L’évocation d’une possible justice en RCA est également salutaire au vu des nombreux cas de violations des droits de l’Homme qui continuent d’être commises en toute impunité par les forces de l’ordre depuis l’arrivée au pouvoir du général Bozizé.
Une mission internationale d’enquête de la FIDH présente à Bangui du 11 au 19 décembre 2004 a pu constater l’existence courante d’exécutions extrajudiciaires, pratiquées avec pour le moins l’accord implicite des plus hautes autorités de l’Etat au motif de la lutte contre la criminalité et l’insécurité. Expliqués par le manque de moyen de la police et par l’inefficacité de la justice, ces assassinats officiels sont maladroitement couverts par l’argument de la légitime défense.
Dans son rapport trimestriel de novembre 2004, le Bureau de l’Organisation des Nations Unies en Centrafrique (BONUCA) avait déjà stigmatisé ce phénomène en indiquant avoir « reçu de nombreux témoignages et informations faisant état de cas de violations du droit à la vie, d’exécutions sommaires et extrajudiciaires ».
La FIDH demande au procureur de la CPI :
d’ouvrir immédiatement une enquête sur les crimes internationaux commis en RCA depuis le 1er juillet 2002 tant par les ex-forces loyalistes de Patassé que par les ex-troupes rebelles du général Bozizé ;
d’informer la présidence de la Cour de la saisine de l’Etat centrafricain afin qu’elle désigne une chambre préliminaire sur la situation en RCA, conformément aux normes 45 et 46.2 du Règlement de la Cour.
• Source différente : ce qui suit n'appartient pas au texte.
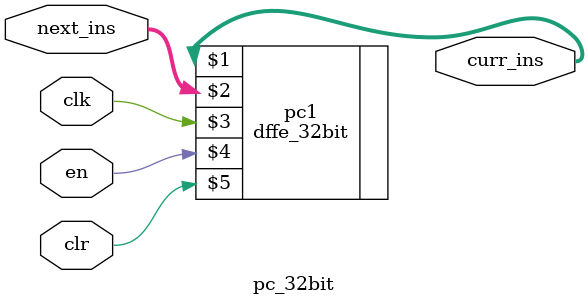
<source format=v>
module pc_32bit (curr_ins, next_ins, clk, en, clr);

	input clk, en, clr;     // PC clock, enable, clear signal
	input [31:0] next_ins;  // PC next instruction address
	output [31:0] curr_ins; // PC current instruction address
	
	// Update next instruction to current instruction
	dffe_32bit pc1 (curr_ins, next_ins, clk, en, clr);

endmodule

</source>
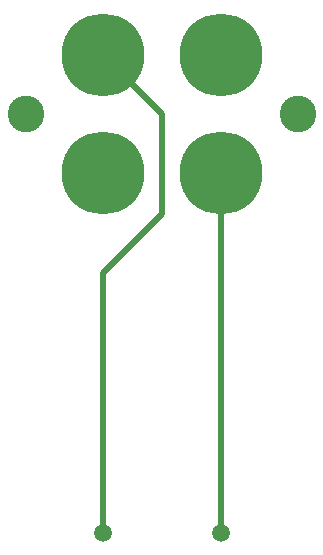
<source format=gbr>
G04 (created by PCBNEW (2013-may-18)-stable) date Вт 27 окт 2015 03:11:57*
%MOIN*%
G04 Gerber Fmt 3.4, Leading zero omitted, Abs format*
%FSLAX34Y34*%
G01*
G70*
G90*
G04 APERTURE LIST*
%ADD10C,0.00393701*%
%ADD11C,0.275591*%
%ADD12C,0.122047*%
%ADD13C,0.0590551*%
%ADD14C,0.019685*%
G04 APERTURE END LIST*
G54D10*
G54D11*
X9645Y-8267D03*
X13582Y-8267D03*
X9645Y-12204D03*
X13582Y-12204D03*
G54D12*
X7086Y-10236D03*
X16141Y-10236D03*
G54D13*
X9645Y-24212D03*
X13582Y-24212D03*
G54D14*
X11614Y-10236D02*
X9645Y-8267D01*
X11614Y-13582D02*
X11614Y-10236D01*
X9645Y-15551D02*
X11614Y-13582D01*
X9645Y-24212D02*
X9645Y-15551D01*
X13582Y-24212D02*
X13582Y-12204D01*
M02*

</source>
La FIDH rappelle aux autorités centrafricaines :
leur engagement de proposer au plus vite, par le biais de la réforme du Code pénal et du Code de procédure pénale, une loi harmonisant le droit interne avec le Statut de la CPI, y compris la définition des crimes de la compétence de la Cour, les principes généraux du droit pénal international, y compris l’abolition de la peine de mort et les dispositions concernant les obligations de coopération entre les différents organes de la Cour et la RCA ;
leur obligation de coopérer pleinement avec la Cour pénale internationale afin de permettre la tenue des enquêtes sur le territoire de la RCA et de garantir les droits des victimes notamment leur droit de participer aux procédures devant la CPI ;
leur obligation de permettre l’exercice d’une justice indépendante et effective dans le respect des normes internationales de protection des droits de l’Homme.
La FIDH recommande aux autorités françaises, à l’Union européenne, au PNUD et au BONUCA d’intervenir auprès du chef de l’Etat centrafricain :
pour condamner officiellement et publiquement les exécutions extrajudiciaires et entreprendre toutes démarches utiles pour faire cesser immédiatement ces pratiques ;
pour réorganiser l’Office central de répression du banditisme (l’OCRB) paraissant l’un des sièges de ces pratiques ;
pour faire diligenter sans délai des enquêtes sur toutes les morts suspectes intervenues à l’occasion d’interpellations, notamment celle de Stéphane LONKOYE, réfugié congolais en RCA, mort le 1er décembre 2004 et approfondir l’enquête sur les complicités et les commanditaires des crimes qui auraient été commis par le sous-lieutenant DOGO.